(Dataset excerpts)
..........

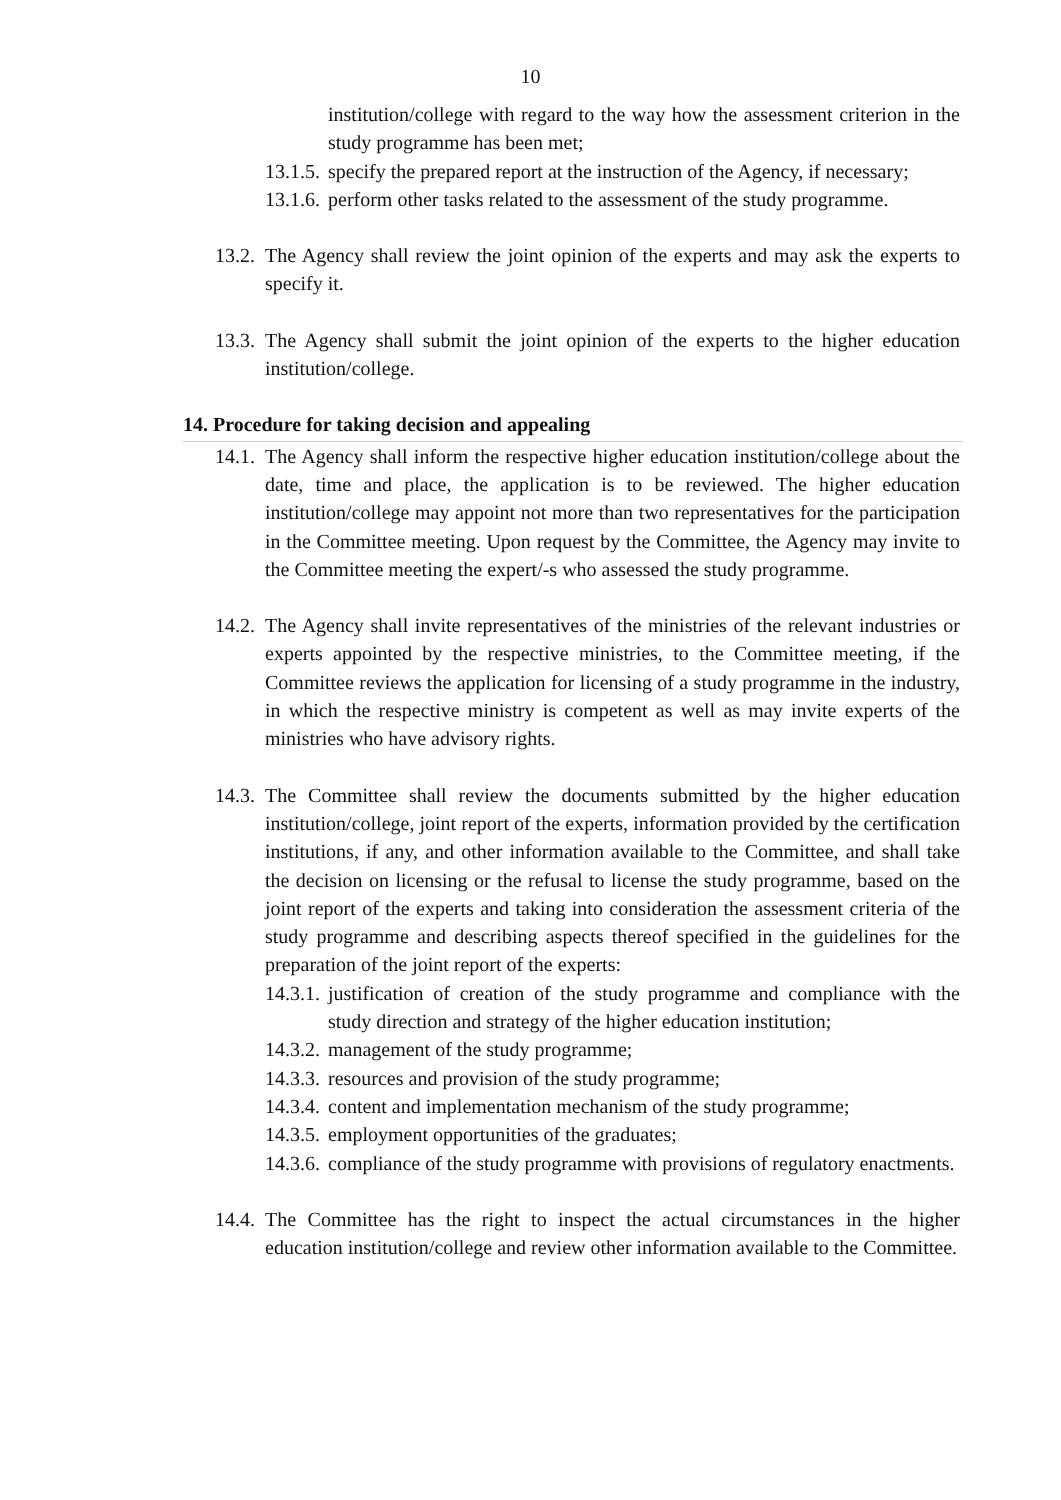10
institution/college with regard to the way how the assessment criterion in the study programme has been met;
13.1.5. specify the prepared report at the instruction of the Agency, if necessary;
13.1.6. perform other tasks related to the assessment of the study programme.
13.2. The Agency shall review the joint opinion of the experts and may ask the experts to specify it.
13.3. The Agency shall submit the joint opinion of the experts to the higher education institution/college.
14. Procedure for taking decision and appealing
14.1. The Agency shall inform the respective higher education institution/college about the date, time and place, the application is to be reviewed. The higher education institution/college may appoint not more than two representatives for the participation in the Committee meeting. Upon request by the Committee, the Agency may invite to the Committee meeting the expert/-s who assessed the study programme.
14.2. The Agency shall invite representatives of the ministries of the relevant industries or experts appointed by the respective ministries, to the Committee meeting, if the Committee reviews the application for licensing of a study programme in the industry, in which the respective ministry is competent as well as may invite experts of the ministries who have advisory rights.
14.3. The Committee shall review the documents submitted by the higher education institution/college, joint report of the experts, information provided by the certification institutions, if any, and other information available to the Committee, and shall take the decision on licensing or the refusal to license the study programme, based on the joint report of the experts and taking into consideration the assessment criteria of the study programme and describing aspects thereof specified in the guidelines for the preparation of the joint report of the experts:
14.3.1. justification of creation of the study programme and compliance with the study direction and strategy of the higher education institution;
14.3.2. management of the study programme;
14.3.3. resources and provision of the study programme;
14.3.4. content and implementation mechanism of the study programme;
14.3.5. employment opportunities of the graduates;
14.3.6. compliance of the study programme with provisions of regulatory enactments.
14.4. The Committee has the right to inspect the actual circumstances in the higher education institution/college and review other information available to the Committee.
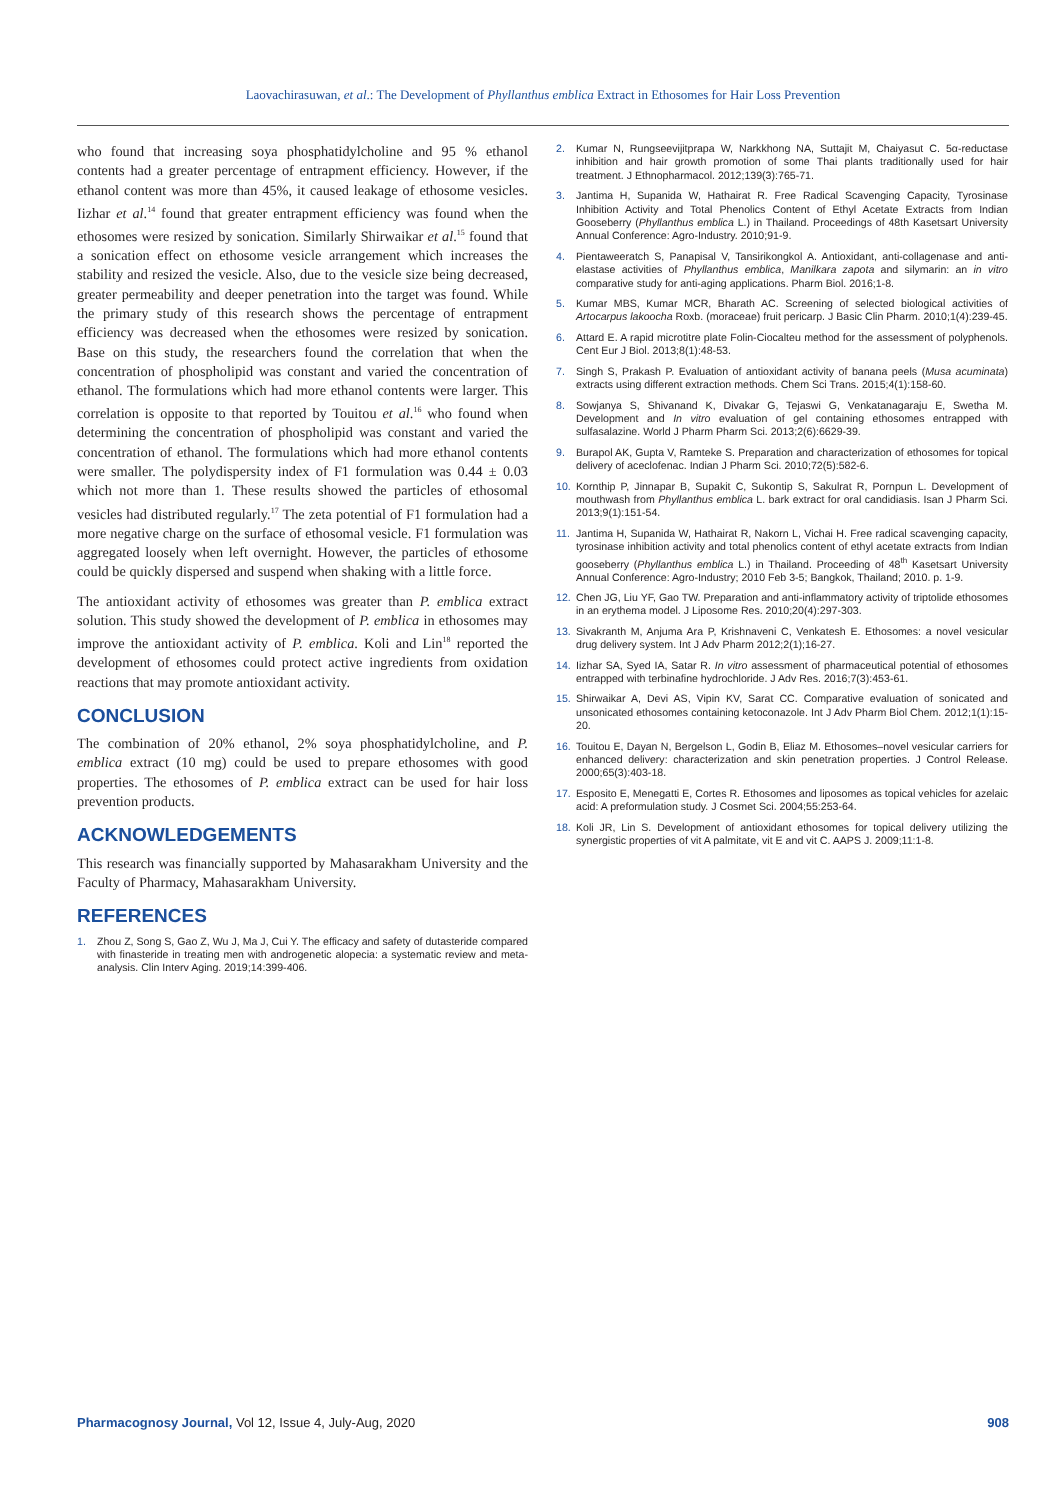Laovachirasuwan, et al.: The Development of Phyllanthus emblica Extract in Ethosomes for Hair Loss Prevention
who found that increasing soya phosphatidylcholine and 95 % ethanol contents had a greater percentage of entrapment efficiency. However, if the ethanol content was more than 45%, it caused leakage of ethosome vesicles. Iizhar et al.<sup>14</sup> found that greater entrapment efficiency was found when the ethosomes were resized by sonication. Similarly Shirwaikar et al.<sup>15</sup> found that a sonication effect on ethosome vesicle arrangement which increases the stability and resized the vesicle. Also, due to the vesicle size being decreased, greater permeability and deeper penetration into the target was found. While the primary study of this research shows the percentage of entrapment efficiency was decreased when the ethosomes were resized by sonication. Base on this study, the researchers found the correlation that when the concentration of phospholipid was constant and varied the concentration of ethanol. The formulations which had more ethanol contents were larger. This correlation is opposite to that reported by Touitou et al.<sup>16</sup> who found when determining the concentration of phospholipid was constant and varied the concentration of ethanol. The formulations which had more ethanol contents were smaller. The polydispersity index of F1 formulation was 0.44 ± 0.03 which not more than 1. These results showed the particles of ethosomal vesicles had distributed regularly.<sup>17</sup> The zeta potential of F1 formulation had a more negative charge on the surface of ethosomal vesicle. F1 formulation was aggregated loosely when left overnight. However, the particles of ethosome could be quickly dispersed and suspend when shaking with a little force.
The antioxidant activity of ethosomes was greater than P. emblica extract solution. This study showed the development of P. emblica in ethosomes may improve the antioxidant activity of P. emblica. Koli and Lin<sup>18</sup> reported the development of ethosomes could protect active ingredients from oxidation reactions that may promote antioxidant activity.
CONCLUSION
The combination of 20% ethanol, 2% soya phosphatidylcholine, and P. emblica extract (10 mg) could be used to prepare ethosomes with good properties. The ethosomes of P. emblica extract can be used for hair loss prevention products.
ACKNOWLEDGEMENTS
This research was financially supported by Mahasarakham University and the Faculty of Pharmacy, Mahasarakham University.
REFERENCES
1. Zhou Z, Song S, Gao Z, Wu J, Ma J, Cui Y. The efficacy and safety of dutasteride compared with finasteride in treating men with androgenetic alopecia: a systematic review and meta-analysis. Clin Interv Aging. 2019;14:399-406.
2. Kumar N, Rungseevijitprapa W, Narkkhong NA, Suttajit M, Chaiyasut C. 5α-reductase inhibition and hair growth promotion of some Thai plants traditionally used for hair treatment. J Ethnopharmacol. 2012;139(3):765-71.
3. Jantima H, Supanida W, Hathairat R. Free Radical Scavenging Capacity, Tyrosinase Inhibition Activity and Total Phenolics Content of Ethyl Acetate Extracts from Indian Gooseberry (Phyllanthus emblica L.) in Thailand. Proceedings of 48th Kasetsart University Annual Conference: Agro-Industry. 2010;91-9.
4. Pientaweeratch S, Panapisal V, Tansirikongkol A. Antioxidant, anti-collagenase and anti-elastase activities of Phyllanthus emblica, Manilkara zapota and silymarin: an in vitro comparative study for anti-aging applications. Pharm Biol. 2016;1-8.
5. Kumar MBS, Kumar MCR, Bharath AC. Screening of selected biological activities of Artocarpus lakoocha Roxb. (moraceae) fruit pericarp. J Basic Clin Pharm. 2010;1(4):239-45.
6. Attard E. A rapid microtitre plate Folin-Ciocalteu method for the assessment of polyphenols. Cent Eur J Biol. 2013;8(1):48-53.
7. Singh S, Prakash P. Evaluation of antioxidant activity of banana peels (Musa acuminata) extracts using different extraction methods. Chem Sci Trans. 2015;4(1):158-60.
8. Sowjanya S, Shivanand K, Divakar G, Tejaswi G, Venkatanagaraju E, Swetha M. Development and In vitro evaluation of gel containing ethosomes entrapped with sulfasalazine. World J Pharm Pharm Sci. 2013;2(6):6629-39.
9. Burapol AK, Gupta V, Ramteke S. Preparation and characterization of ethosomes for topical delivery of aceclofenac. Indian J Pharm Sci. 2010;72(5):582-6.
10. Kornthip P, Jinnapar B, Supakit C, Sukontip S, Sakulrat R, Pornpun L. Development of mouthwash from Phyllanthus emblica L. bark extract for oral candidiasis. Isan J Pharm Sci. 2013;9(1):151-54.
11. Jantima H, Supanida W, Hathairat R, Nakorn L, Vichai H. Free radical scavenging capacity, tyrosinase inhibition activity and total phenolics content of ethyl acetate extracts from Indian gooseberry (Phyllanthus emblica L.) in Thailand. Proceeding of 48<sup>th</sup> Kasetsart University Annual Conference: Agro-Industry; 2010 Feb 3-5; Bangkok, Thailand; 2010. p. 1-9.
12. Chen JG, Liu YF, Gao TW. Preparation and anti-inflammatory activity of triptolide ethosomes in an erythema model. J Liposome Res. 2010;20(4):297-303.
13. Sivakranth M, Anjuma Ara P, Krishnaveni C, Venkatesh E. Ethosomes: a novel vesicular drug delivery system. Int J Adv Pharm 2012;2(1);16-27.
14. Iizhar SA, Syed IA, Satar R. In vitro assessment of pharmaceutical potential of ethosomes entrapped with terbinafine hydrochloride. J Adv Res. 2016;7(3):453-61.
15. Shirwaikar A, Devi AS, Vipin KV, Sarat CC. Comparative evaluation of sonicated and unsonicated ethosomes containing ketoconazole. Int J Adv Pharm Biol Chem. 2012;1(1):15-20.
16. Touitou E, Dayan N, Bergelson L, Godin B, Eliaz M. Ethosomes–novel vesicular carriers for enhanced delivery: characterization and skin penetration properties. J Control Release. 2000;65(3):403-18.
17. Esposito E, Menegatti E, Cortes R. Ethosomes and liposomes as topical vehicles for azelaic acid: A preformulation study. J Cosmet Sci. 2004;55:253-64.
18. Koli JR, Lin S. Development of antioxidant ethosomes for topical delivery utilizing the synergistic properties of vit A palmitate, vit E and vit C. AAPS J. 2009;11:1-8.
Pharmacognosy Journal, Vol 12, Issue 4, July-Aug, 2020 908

..........

> **Instructions to follow**
With pictures omitted, repeat the entries above word for word from the line holding "14.3.5. employment opportunities" down to the line holding "Laovachirasuwan, et al.: The", keeping both of those lines.

> **Task answer**
14.3.5. employment opportunities of the graduates;
14.3.6. compliance of the study programme with provisions of regulatory enactments.
14.4. The Committee has the right to inspect the actual circumstances in the higher education institution/college and review other information available to the Committee.
Laovachirasuwan, et al.: The Development of Phyllanthus emblica Extract in Ethosomes for Hair Loss Prevention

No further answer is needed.